Un cinéphile dans la ville.

Critiques ciné et autres.

Publié le par ...HB...
Publié dans : #Cinéma

 

Paul Schrader, qui revient de loin, livre un nouveau long-métrage, The Canyons, avec la lolita des tabloïds Lindsay Lohan et la star du porno James Deen. Une vision sombre et cynique de Hollywood.

 

 

Affiche-The-Canyons.jpg

 


Christian, jeune producteur de films ambitieux, est amoureux fou de Tara, une actrice qu’il abrite sous son toit. Obsédé par l’idée qu’elle le trompe, Christian fait suivre Tara et découvre qu’elle entretient effectivement une liaison. Sa jalousie se fait d’autant plus grande que l’amant de Tara n’est autre que Ryan, ex petit-ami de cette dernière qu’elle a imposé sur le futur projet cinématographique de Christian.

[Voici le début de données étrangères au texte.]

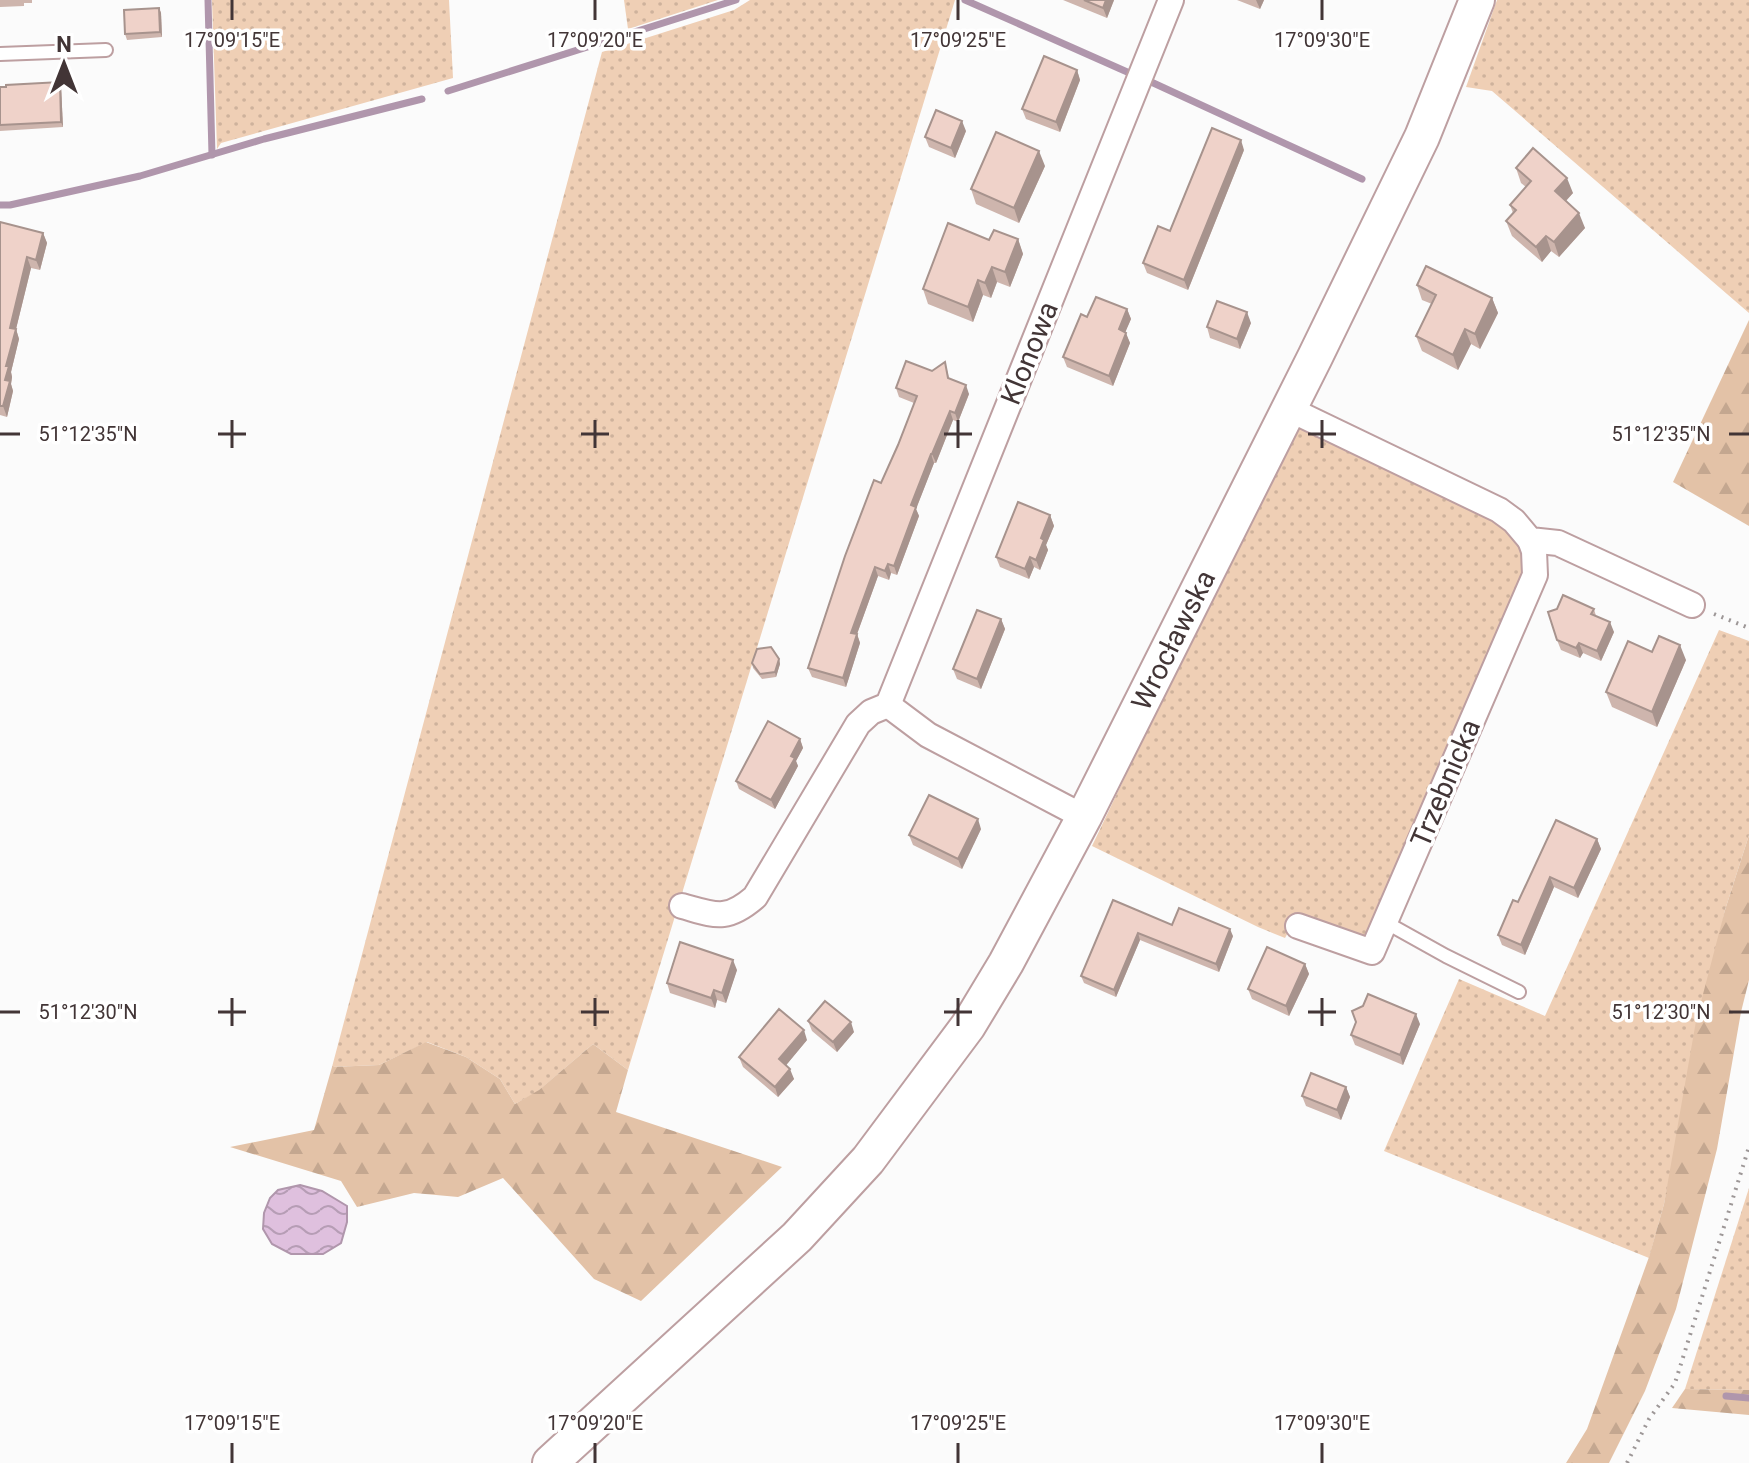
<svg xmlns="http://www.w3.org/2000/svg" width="1749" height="1463" font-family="Roboto,sans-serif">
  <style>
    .grass { fill: url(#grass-dots) }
    .forest { fill: url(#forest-firs) }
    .water { fill: url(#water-waves); stroke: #b096ac; stroke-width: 2 }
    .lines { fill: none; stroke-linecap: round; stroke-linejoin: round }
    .stream { stroke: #b096ac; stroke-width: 7 }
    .lane-casing { stroke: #bd9fa1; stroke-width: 16 }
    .street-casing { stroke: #bd9fa1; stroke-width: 28 }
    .secondary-casing { stroke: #bd9fa1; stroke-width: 38 }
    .path { stroke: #9d9797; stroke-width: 4; stroke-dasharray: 2 6; stroke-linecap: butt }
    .lane { stroke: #fff; stroke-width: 12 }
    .street { stroke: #fff; stroke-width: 24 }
    .secondary { stroke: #fff; stroke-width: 34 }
    .wall { fill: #ceb5ad }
    .shaded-wall { fill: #a7938d }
    .building { fill: #efd2c9; stroke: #a7938d; stroke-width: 2 }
    .ticks { fill: none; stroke: #423536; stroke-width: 3 }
    .labels { text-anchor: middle; stroke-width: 7; stroke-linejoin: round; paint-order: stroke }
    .street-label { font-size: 28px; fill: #423536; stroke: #fff }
    .ticks-label { font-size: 20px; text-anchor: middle; fill: #423536; stroke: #fff; stroke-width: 7; stroke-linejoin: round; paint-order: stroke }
  </style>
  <defs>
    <pattern id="grass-dots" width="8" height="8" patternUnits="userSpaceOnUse" patternTransform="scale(2)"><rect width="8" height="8" fill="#efcfb5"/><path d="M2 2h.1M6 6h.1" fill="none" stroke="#ceb29c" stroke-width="1.8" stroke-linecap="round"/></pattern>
    <pattern id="forest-firs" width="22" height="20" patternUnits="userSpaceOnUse" patternTransform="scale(2)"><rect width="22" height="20" fill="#e3c2a7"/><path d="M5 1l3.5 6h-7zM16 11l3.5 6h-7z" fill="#c4a790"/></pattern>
    <pattern id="water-waves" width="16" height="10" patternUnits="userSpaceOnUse" patternTransform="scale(2)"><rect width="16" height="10" fill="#dfc0de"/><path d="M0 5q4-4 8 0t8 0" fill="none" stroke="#b69db5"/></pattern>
  </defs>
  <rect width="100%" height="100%" fill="#fbfbfb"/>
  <g class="grass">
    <path d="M212 0H449L453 78 221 143 217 149Z"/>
    <path d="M624 0H718L628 29Z"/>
    <path d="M750 0H955L628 1070 593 1044 537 1092 515 1104 500 1079 466 1057 427 1042 379 1065 332 1067 602 52 734 10Z"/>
    <path d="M1497 0H1749V313L1492 91 1466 87Z"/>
    <path d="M1305 426 1518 533 1530 560 1374 932 1359 938 1296 918 1285 938 1258 927 1092 846 1289 432Z"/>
    <path d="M1719 630 1749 641V835L1725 910 1664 1204 1649 1258 1384 1151 1459 979 1545 1016Z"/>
    <path d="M1749 1188V1390L1685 1389Z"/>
  </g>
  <g class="forest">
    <path d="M1749 320V526L1673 482Z"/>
    <path d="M1749 835V980L1741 1012 1717 1149 1676 1309 1645 1391 1609 1463H1566L1587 1429 1649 1257 1664 1204 1696 1021 1725 910Z"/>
    <path d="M426 1042 466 1057 500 1079 515 1104 539 1090 593 1044 628 1070 616 1112 782 1167 641 1301 594 1279 503 1178 458 1197 414 1193 357 1207 341 1181 230 1147 314 1130 332 1067 379 1065Z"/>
    <path d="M1685 1389 1749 1390V1415L1672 1408Z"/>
  </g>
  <path class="water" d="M300 1185 322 1191 347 1206V1222L341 1243 323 1254H291L272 1244 263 1229 264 1213 270 1198 278 1190Z"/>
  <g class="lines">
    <g class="stream">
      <path d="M208 0 212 155"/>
      <path d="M965 0 1134 75"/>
      <path d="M1149 81 1362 179"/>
      <path d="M448 91 736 0"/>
      <path d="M0 205H10L140 176 264 139 422 99"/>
      <path d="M1726 1396 1749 1398"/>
    </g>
    <defs>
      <g id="lane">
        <path d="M0 54 106 50"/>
        <path d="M1385 922 1446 956 1519 992"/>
      </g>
      <g id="street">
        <path d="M1289 409 1499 510 1514 521 1530 540 1558 543 1692 605"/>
        <path d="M888 705 928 735 1084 817"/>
        <path d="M682 906C715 915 726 922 755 897L858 724 871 712 888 705 1171 0"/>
        <path d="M1298 926 1372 952 1535 575 1534 551 1530 540"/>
      </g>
      <g id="secondary">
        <path id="s1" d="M550 1463 797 1237 868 1160 968 1026 1006 963 1084 817 1315 357 1422 137 1477 0"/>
      </g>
    </defs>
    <use href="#lane" class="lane-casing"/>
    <use href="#street" class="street-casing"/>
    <use href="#secondary" class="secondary-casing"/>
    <g class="path">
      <path d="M1714 614 1749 628"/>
      <path d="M1627 1463 1649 1419 1675 1383 1749 1147"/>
    </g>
    <use href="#lane" class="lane"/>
    <use href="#street" class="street"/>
    <use href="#secondary" class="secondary"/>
  </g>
  <g class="wall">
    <path d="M0 0H32V3H24V6L0 7Z"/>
    <path d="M1063 0H1114L1107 18Z"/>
    <path d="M1237 0H1264L1260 9Z"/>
    <path d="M159 8 161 13 162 37 127 40 125 34Z"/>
    <path d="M1077 70 1080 80 1060 132 1026 119 1022 109Z"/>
    <path d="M60 82 61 87 63 127 0 131V87Z"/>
    <path d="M966 131 955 158 929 147 925 137Z"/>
    <path d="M1244 150 1188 290 1147 273 1143 263 1170 231Z"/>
    <path d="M1045 166 1019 223 976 204 971 189Z"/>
    <path d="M1516 168 1573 193 1566 201 1585 228 1559 257 1551 251 1542 262 1512 236 1506 221 1513 213 1510 205 1526 187 1521 183Z"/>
    <path d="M0 222 43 233 47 243 40 270 31 268 16 329 19 339 11 372 12 377 11 384 13 391 7 417 0 415Z"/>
    <path d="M1018 239 1023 254 1010 287 997 282 991 298 983 295 973 322 928 304 923 289 989 240Z"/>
    <path d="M1417 285 1492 298 1498 313 1480 349 1471 344 1458 370 1422 351 1416 336 1432 304 1422 300Z"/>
    <path d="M1127 309 1131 319 1125 332 1130 343 1113 386 1067 367 1063 357 1087 317Z"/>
    <path d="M1251 323 1240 349 1210 338 1207 327Z"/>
    <path d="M945 362 949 378 969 394 958 422 953 420 936 463H934L916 509 919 516 897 575 891 573 889 580 878 576 857 634 860 643 846 687 812 677 808 668 881 483 898 445 914 403 899 397 896 388 932 371Z"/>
    <path d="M1050 515 1054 526 1046 545 1048 550 1040 570 1034 567 1029 579 1000 567 996 557Z"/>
    <path d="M1594 609 1596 616 1614 632 1601 661 1583 653 1580 658 1561 650 1557 640Z"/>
    <path d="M1001 619 1005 629 981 689 957 679 953 669Z"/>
    <path d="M1652 652 1686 660 1657 727 1612 707 1606 692Z"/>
    <path d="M779 659 780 664 776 677 762 679 753 668 752 663Z"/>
    <path d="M800 739 803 748 796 761 798 766 775 809 739 789 736 781Z"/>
    <path d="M981 829 962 869 913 845 909 835Z"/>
    <path d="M1597 839 1601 849 1578 898 1554 887 1525 955 1502 945 1498 935 1518 902Z"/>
    <path d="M1113 900 1172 925 1233 936 1219 972 1140 940 1116 997 1084 983 1081 976Z"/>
    <path d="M1305 964 1309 974 1289 1016 1252 999 1248 989Z"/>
    <path d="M737 970 726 1003 717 1000 715 1008 670 993 667 983Z"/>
    <path d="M808 1021 854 1032 837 1052 812 1031Z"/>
    <path d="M1420 1024 1403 1065 1355 1045 1351 1035Z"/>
    <path d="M807 1040 786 1065 794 1079 778 1097 743 1067 739 1057Z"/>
    <path d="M1346 1087 1350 1097 1341 1120 1306 1106 1302 1096Z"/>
  </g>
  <g class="shaded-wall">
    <path d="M1106 0H1114L1107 18 1103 8Z"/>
    <path d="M1256 0H1264L1260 9Z"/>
    <path d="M159 8 161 13 162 37 160 32Z"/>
    <path d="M1077 70 1080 80 1060 132 1056 122Z"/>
    <path d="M60 82 61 87 63 127 61 122Z"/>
    <path d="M962 121 966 131 955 158 951 148Z"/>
    <path d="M1241 140 1244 150 1188 290 1184 280Z"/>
    <path d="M1039 151 1045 166 1019 223 1014 208Z"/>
    <path d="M1567 178 1573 193 1561 206 1555 191Z"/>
    <path d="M1579 213 1585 228 1559 257 1554 242Z"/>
    <path d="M43 233 47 243 40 270 36 260Z"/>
    <path d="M1546 236 1551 251 1542 262 1536 247Z"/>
    <path d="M1018 239 1023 254 1010 287 1005 272Z"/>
    <path d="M27 257 31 268 16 329 19 339 11 372 12 377 11 384 13 391 7 417 3 406 10 328Z"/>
    <path d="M992 267 997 282 991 298 985 283Z"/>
    <path d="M978 280 983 295 973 322 968 307Z"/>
    <path d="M1492 298 1498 313 1480 349 1475 334Z"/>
    <path d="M1127 309 1131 319 1122 340 1119 329Z"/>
    <path d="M1247 312 1251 323 1240 349 1237 339Z"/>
    <path d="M1465 329 1471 344 1458 370 1453 355Z"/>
    <path d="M1126 333 1130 343 1113 386 1109 376Z"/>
    <path d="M966 385 969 394 958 422 955 413Z"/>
    <path d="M950 411 953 420 936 463 932 454Z"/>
    <path d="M931 454 934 463 916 509 919 516 897 575 894 566 911 505Z"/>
    <path d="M1050 515 1054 526 1046 545 1048 550 1040 570 1036 560 1041 538Z"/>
    <path d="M1030 557 1034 567 1029 579 1025 569Z"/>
    <path d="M888 564 891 573 889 580 885 571Z"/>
    <path d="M875 567 878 576 857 634 860 643 846 687 843 678 851 633Z"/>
    <path d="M1001 619 1005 629 981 689 977 679Z"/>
    <path d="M1610 622 1614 632 1601 661 1597 651Z"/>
    <path d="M1579 643 1583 653 1580 658 1576 648Z"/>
    <path d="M1680 645 1686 660 1657 727 1652 712Z"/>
    <path d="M779 659 780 664 776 677 775 672Z"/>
    <path d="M800 739 803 748 796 761 798 766 775 809 771 800 791 756Z"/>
    <path d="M978 819 981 829 962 869 958 859Z"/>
    <path d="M1597 839 1601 849 1578 898 1574 888Z"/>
    <path d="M1550 877 1554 887 1525 955 1521 945Z"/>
    <path d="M1230 929 1233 936 1219 972 1216 964Z"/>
    <path d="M1138 933 1140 940 1116 997 1114 990Z"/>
    <path d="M733 960 737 970 726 1003 722 993Z"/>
    <path d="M1305 964 1309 974 1289 1016 1286 1006Z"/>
    <path d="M714 990 717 1000 715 1008 711 998Z"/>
    <path d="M1416 1014 1420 1024 1403 1065 1400 1055Z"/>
    <path d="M851 1022 854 1032 837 1052 833 1042Z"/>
    <path d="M804 1030 807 1040 783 1069 779 1059Z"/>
    <path d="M790 1069 794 1079 778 1097 775 1087Z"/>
    <path d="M1346 1087 1350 1097 1341 1120 1337 1110Z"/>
  </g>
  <g class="building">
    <path d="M1084 0H1106L1103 8Z"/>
    <path d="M159 8 160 32 125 34 124 10Z"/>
    <path d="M1044 56 1077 70 1056 122 1022 109Z"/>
    <path d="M60 82 61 122 0 125V87H6V85Z"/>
    <path d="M936 110 962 121 951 148 925 137Z"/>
    <path d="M1212 128 1241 140 1184 280 1143 263 1158 226 1170 231Z"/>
    <path d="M996 132 1039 151 1014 208 971 189Z"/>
    <path d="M1533 148 1567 178 1555 191 1579 213 1554 242 1546 236 1536 247 1506 221 1516 210 1510 205 1531 181 1516 168Z"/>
    <path d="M0 222 43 233 36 260 27 257 10 328 16 329 6 366H9L5 380 10 381 3 406H0Z"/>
    <path d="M948 223 989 240 994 230 1018 239 1005 272 992 267 985 283 978 280 968 307 923 289Z"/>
    <path d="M1426 266 1492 298 1475 334 1465 329 1453 355 1416 336 1436 295 1417 285Z"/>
    <path d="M1096 297 1127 309 1119 329 1126 333 1109 376 1063 357 1081 314 1087 317Z"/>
    <path d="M1217 301 1247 312 1237 339 1207 327Z"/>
    <path d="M906 361 932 371 945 362 948 378 966 385 955 413 950 411 932 454H931L911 505 916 507 894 566 888 564 885 571 875 567 851 633 857 634 843 678 808 668 845 556 874 480 881 483 898 445 917 396 896 388Z"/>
    <path d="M1018 502 1050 515 1041 538 1044 540 1036 560 1030 557 1025 569 996 557Z"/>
    <path d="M1563 595 1594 609 1591 614 1610 622 1597 651 1579 643 1576 648 1557 640 1548 612 1557 609Z"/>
    <path d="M977 610 1001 619 977 679 953 669Z"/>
    <path d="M1659 636 1680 645 1652 712 1606 692 1628 641 1652 652Z"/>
    <path d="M771 647 779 659 775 672 760 674 752 663 757 649Z"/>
    <path d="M768 721 800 739 791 756 795 758 771 800 736 781Z"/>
    <path d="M929 795 978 819 958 859 909 835Z"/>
    <path d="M1556 820 1597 839 1574 888 1550 877 1521 945 1498 935 1513 900 1518 902Z"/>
    <path d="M1113 900 1172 925 1179 908 1230 929 1216 964 1138 933 1114 990 1081 976Z"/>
    <path d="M680 942 733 960 722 993 714 990 711 998 667 983Z"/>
    <path d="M1267 947 1305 964 1286 1006 1248 989Z"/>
    <path d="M1368 994 1416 1014 1400 1055 1351 1035 1356 1022 1352 1011 1363 1006Z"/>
    <path d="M825 1001 851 1022 833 1042 808 1021Z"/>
    <path d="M779 1009 804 1030 779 1059 790 1069 775 1087 739 1057Z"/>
    <path d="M1311 1073 1346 1087 1337 1110 1302 1096Z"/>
  </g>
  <path class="ticks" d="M232 0V20M595 0V20M958 0V20M1322 0V20M232 420V448M595 420V448M958 420V448M1322 420V448M0 434H20M218 434H246M581 434H609M944 434H972M1308 434H1336M1729 434H1749M232 998V1026M595 998V1026M958 998V1026M1322 998V1026M0 1012H20M218 1012H246M581 1012H609M944 1012H972M1308 1012H1336M1729 1012H1749M232 1443V1463M595 1443V1463M958 1443V1463M1322 1443V1463"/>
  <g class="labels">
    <g class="street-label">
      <text transform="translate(1029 353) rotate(-68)" y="10">Klonowa</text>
      <text dy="10" stroke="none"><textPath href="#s1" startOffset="1044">Wrocławska</textPath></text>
      <text transform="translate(1445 783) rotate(-67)" y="10">Trzebnicka</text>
    </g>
  </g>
  <g class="ticks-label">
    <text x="232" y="47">17°09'15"E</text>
    <text x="595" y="47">17°09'20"E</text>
    <text x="958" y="47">17°09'25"E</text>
    <text x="1322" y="47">17°09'30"E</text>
    <text x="88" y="441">51°12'35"N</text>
    <text x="1661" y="441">51°12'35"N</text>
    <text x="88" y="1019">51°12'30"N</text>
    <text x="1661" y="1019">51°12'30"N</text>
    <text x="232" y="1430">17°09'15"E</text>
    <text x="595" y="1430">17°09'20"E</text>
    <text x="958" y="1430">17°09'25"E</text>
    <text x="1322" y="1430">17°09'30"E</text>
  </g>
  <g transform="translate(64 64)" stroke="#ffffff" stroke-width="6" paint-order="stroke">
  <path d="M0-6L14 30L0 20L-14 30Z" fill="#423536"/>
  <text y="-12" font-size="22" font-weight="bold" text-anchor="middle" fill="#423536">N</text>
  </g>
</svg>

Le producteur décide alors de les piéger tous les deux, sacrifiant au passage ce qui lui reste d’humanité dans des jeux pervers et violents…

 

 

 

 


 

Paul Schrader, le réalisateur d'American Gigolo (1980), a connu des années 90/2000 difficiles et semble renaître de ses cendres avec un projet quasiment sans budget, The Canyons, du nom d'un quartier de Los Angeles. Ecrit par l'auteur controversé de Moins que zéro et American Psycho, Bret Easton Ellis, ce film sonde les méandres du cinéma, déserté par les idéaux et aujourd'hui fait par des financiers et non plus des cinéphiles. Dans la séquence d'ouverture, Schrader présente des façades d'anciens cinémas délabrés, comme pour annoncer son programme, que l'on peut discuter : l'état moribond du cinéma américain indépendant.

 

Mais le cinéaste ne se contente pas de pleurer son idée du cinéma, aujourd'hui souvent résumé à une industrie. Dans les coulisses de l'antre du cinéma américain, The Canyons met en scène un producteur paranoïaque et violent (James Deen, star du porno, glaçant dans ce premier rôle "traditionnel", dans la veine d'American Psycho) et sa petite amie qui s'ennuie dans le luxe qu'elle a tant voulu et accepte les fantasmes de son compagnon, trouvant des inconnus sur son application smartphone pour des parties fines en caméra cachée. Christian, le producteur, redoute que son amie ne le trompe avec le jeune premier de son prochain film, Ryan, interprété par le beau blond, caricature de la santé américaine, Nolan Funk. Face à l'omniprésence des nouvelles technologies et des réseaux sociaux, on peut entendre "Plus personne n'a de vie privée aujourd'hui". Le choix de Lindsay Lohan semble alors extrêmement judicieux pour ce qu'elle représente : une ancienne idole Disney qui a viré au trash et a fait la une des tabloïds entre scandales sexuels, cures de désintox et frasques judiciaires. Les scènes avec la jeune femme sont impressionnantes car Schrader filme son visage déjà boursoufflé et botoxé comme une vieille gloire déchue, alors qu'elle n'a que 27 ans.

 

On comprend que Paul Schrader et Bret Easton Ellis déplorent que le cinéma soit aujourd'hui fait par des gens qui n'y vont jamais, comme une conversation le souligne amèrement dans un café. Après cette vision sordide de Hollywood, le film bascule vers le thriller, parfois maladroitement, mais offre de belles séquences sur le désenchantement d'une génération sacrifiée sur l'autel de la rentabilité. On peut regretter quelques épanchements puritains mais le manque de moyen apporte une vérité quasi-documentaire au film, avec Lindsay Lohan dans un superbe rôle, presque autobiographique. Ses larmes sont déchirantes car elles semblent être le reflet d'une (courte) vie d'excès et d'addictions dans le monde cruel des starlettes hollywoodiennes. Et le plan final surprenant n'apporte aucun espoir dans ce film noir.

 

 

...HB...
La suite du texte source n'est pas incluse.